BMKG menetapkan status siaga hujan lebat hingga sangat lebat di Sumatra Barat, Sumatra Selatan, Kepulauan Bangka Belitung, DKI Jakarta, Jawa Barat, Jawa Tengah, DI Yogyakarta, Jawa Timur, Bali, dan Nusa Tenggara Timur. Potensi angin kencang juga perlu diwaspadai di Nusa Tenggara Timur dan Maluku.

Memasuki periode 2–5 Februari 2026, hujan ringan hingga sedang masih mendominasi, dengan potensi hujan sedang hingga lebat di sejumlah wilayah Sumatra, Jawa, Bali, Nusa Tenggara, Kalimantan, Sulawesi, dan Papua. Peringatan siaga hujan lebat hingga sangat lebat dikeluarkan untuk Kepulauan Bangka Belitung, Jawa Tengah, dan Jawa Timur, serta potensi angin kencang di Nusa Tenggara Timur dan Maluku.

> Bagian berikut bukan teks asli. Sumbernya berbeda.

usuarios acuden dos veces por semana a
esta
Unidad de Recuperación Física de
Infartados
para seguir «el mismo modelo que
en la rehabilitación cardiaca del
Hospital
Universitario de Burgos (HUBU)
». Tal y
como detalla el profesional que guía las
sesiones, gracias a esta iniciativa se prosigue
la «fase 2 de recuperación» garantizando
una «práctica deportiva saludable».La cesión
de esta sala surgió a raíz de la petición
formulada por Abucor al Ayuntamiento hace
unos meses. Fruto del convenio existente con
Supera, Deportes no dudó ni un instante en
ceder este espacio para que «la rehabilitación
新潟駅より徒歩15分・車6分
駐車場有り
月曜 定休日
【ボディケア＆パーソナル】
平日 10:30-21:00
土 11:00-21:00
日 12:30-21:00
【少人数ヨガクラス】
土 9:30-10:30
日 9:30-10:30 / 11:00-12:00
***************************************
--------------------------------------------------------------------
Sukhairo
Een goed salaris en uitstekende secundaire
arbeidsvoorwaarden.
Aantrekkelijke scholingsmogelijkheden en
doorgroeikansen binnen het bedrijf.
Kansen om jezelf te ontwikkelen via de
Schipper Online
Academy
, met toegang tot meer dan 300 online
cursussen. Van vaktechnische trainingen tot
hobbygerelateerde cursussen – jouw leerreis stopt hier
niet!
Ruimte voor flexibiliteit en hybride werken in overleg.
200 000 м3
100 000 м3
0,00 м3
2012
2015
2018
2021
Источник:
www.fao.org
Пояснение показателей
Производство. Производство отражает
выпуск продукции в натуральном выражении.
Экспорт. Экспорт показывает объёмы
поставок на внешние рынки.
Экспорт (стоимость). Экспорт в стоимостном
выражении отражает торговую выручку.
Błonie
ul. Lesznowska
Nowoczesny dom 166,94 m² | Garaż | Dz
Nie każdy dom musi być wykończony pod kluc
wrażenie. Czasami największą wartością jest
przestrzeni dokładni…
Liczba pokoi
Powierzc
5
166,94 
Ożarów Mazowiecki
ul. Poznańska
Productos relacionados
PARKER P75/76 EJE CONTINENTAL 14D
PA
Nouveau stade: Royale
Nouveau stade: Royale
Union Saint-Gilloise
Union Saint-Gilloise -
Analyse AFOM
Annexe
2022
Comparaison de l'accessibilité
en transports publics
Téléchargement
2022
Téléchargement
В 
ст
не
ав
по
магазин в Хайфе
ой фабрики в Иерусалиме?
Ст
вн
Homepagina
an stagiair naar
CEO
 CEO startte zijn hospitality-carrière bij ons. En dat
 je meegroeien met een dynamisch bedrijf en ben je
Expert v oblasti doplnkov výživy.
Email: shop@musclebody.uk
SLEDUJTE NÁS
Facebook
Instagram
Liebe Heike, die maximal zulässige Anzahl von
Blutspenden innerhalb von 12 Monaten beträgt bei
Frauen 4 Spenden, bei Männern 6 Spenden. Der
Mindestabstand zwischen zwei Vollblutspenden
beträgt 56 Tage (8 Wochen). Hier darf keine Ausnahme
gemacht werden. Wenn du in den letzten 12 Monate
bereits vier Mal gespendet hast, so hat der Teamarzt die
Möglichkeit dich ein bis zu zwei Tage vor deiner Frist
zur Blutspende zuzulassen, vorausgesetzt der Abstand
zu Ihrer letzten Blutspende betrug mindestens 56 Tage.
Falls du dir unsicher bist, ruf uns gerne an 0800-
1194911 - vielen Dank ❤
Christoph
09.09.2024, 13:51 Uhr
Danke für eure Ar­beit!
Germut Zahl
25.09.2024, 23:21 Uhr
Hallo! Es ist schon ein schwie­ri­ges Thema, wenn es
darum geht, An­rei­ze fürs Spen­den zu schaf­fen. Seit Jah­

BMKG mengimbau masyarakat dan pemangku kepentingan untuk meningkatkan kewaspadaan terhadap potensi cuaca ekstrem yang dapat berubah sewaktu-waktu, serta melakukan mitigasi risiko secara mandiri dan kolektif. Masyarakat juga diminta lebih berhati-hati dalam merencanakan aktivitas, terutama perjalanan darat, laut, dan udara, serta kegiatan luar ruang.

Informasi cuaca terkini dapat diakses melalui laman resmi BMKG, aplikasi Info BMKG, dan kanal media sosial resmi BMKG.